Not sure I understood what you mean here.

Users of Non-Qubes-Whonix are very likely to use browsers or other VMs
on their host operating system. I.e. they are likely to run Firefox,
other browsers and other applications outside of the virtualizer.

Better options:

https://www.whonix.org/wiki/Hardware_Threat_Minimization#Speaker (just
now added)

I am not convinced giving the whole world (anyone can join) my email address is much better.

Use a separate e-mail address?

(anyone can join)

This means you’d prefer a user to staff private communications only?

xariv via Whonix Forum:

in this case he already engages with support here. He is a problem solver. Any confusion regarding the clipboard will be easily resolved.

  • From workstation to gateway, when changing settings, for example Tor
    bridges, or maybe adding onion grater profiles, and it’s tricky to copy
    the text char by char? This isn’t an out-of-the-box usage but a higher
    level. If user gets to do that we can assume he is capable of handling
    VirtualBox settings as well, or again, capable to engage with support.

These are assumptions I would have made too during times I only engaging
in online discussions, without having learned about usability research,
and without having talked to arbitrary users in real life outside of my
social bubble.

Not the case. Being a problem solver isn’t absolute. It’s on a spectrum
too. If there are too many obstacles in a too short time, even a lot
problem solver type persons give up. Even I, when i search for whatever
software (source code, applications for myself, applications for
Whonix), when I am too much put off by various factors, I won’t even
pursue getting in contact.

Done due to many, real, out of social sphere users complaining? any references?

This claim is quite amazing for me. Based on?

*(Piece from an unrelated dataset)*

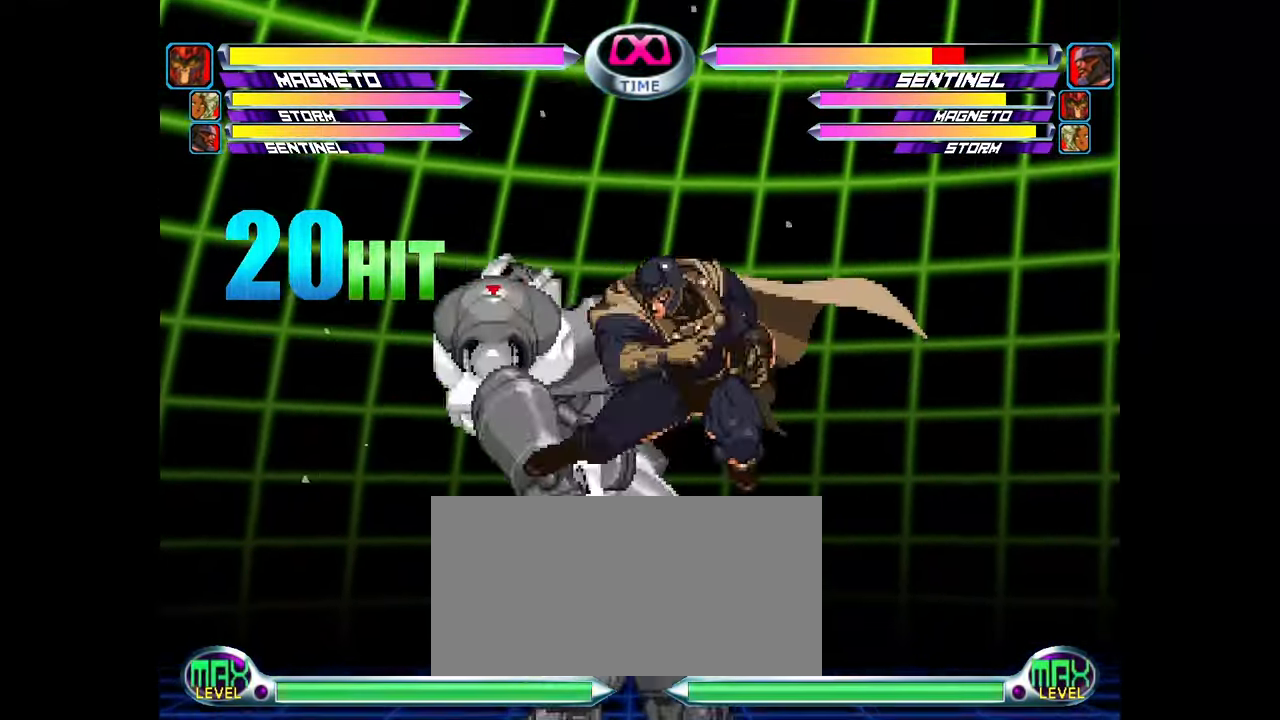
{"dt_ms": 500, "buttons": [], "left_stick": "center", "events": [[17, "SQUARE", "up"], [33, "CROSS", "up"], [117, "left_stick", "center"], [167, "SQUARE", "down"], [233, "SQUARE", "up"], [333, "CROSS", "down"], [383, "CROSS", "up"]]}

All new users need clipboard sharing in gateway? I find it very very hard to justify. What for?

Based on HulaHoop’s reply above, and at another post (he “almost got his fingers burnt too many times”, I am sure I read it quite recently) rather conveniently left as it is, than forgotten. And rightly so!

We can make all kinds of arguments, but let’s not rewrite history.

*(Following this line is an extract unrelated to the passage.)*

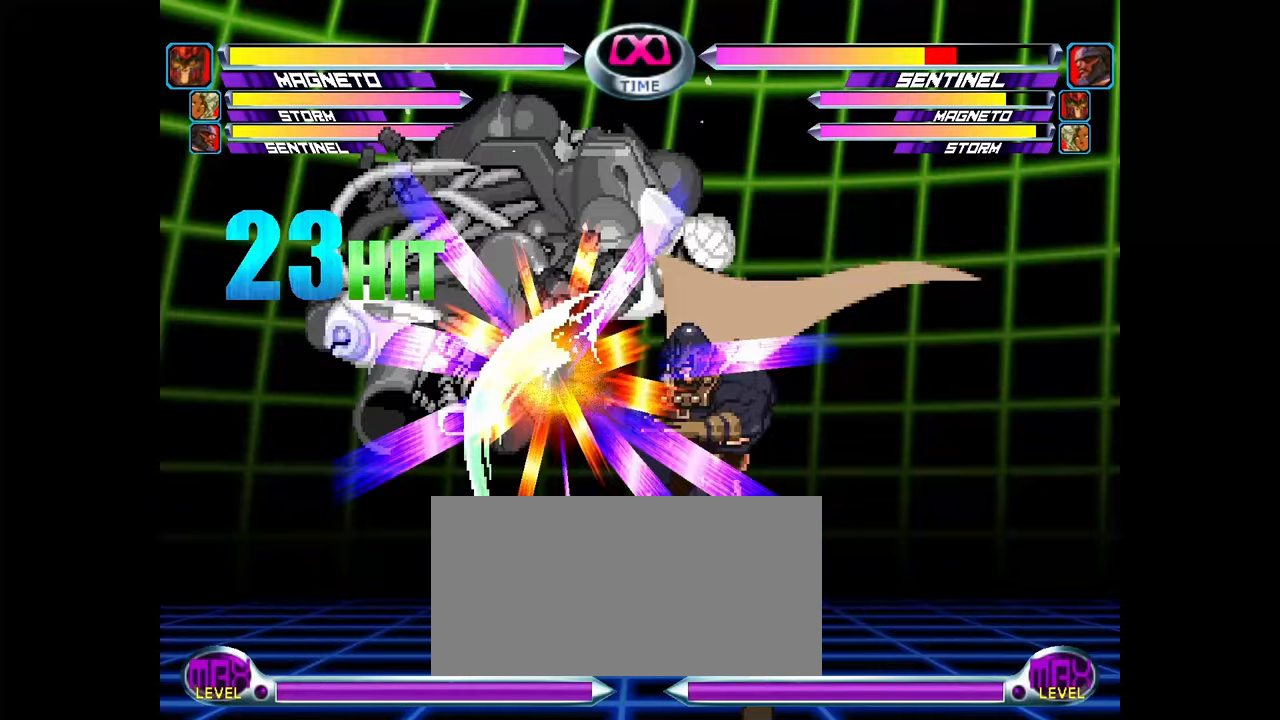
{"dt_ms": 500, "buttons": [], "left_stick": "center", "events": []}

And how did Qubes’ users learn of this unique and innovative feature? did they flood the mailinglist with angry questions or just abandon Qubes because of this usability hurdle?

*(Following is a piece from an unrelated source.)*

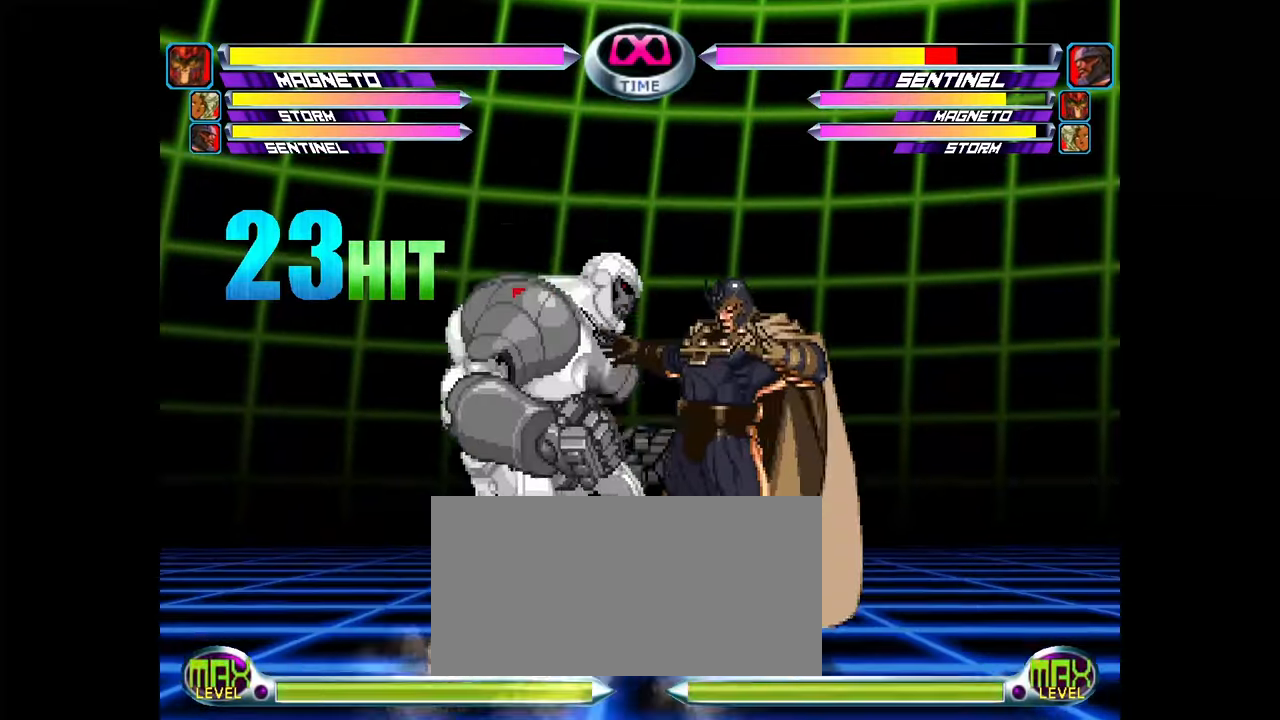
{"dt_ms": 500, "buttons": [], "left_stick": "center", "events": []}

As we all know, hardware restrictions apply.

this was an example I thought of in 2 seconds, you can be sure than determined and well funded adversaries will come up with more.

I am sure this is not new to anyone here: a core advantage of Whonix’s architecture is the harder job required from malware to escape from the VM through hypervisor to host.

Of course, but as long as it’s regularly monitored by me it’s still an additional attack vector and potential deanonymization threat vs not using any. Today those forums allow registration with an email address and never checking it again, removing this attack vector. That’s actually a positive.

No, because I don’t think that’s realistic, and I see a value in a community of users.

I am regularly using at least 3 other forums that don’t require javascript or low TBB security levels and users are very happy with more basic features because they value their security and anonymity.

Reading here can be done without JS. I think you should consider why users post here. It’s normally because they have an issue. This isn’t a place to pass the time (and some of the issues they have is “why JS is required here”).

I guess I will get the same reply of “you are an advanced user and try to restrict others’ usability”. So how about a poll?

Do you prefer:

  1. More basic features, with higher security (no javascript required, highest Tor security level possible),
  2. Advanced features, with the risk of fingerprinting and susceptibility to JS and other low-security browser related attacks.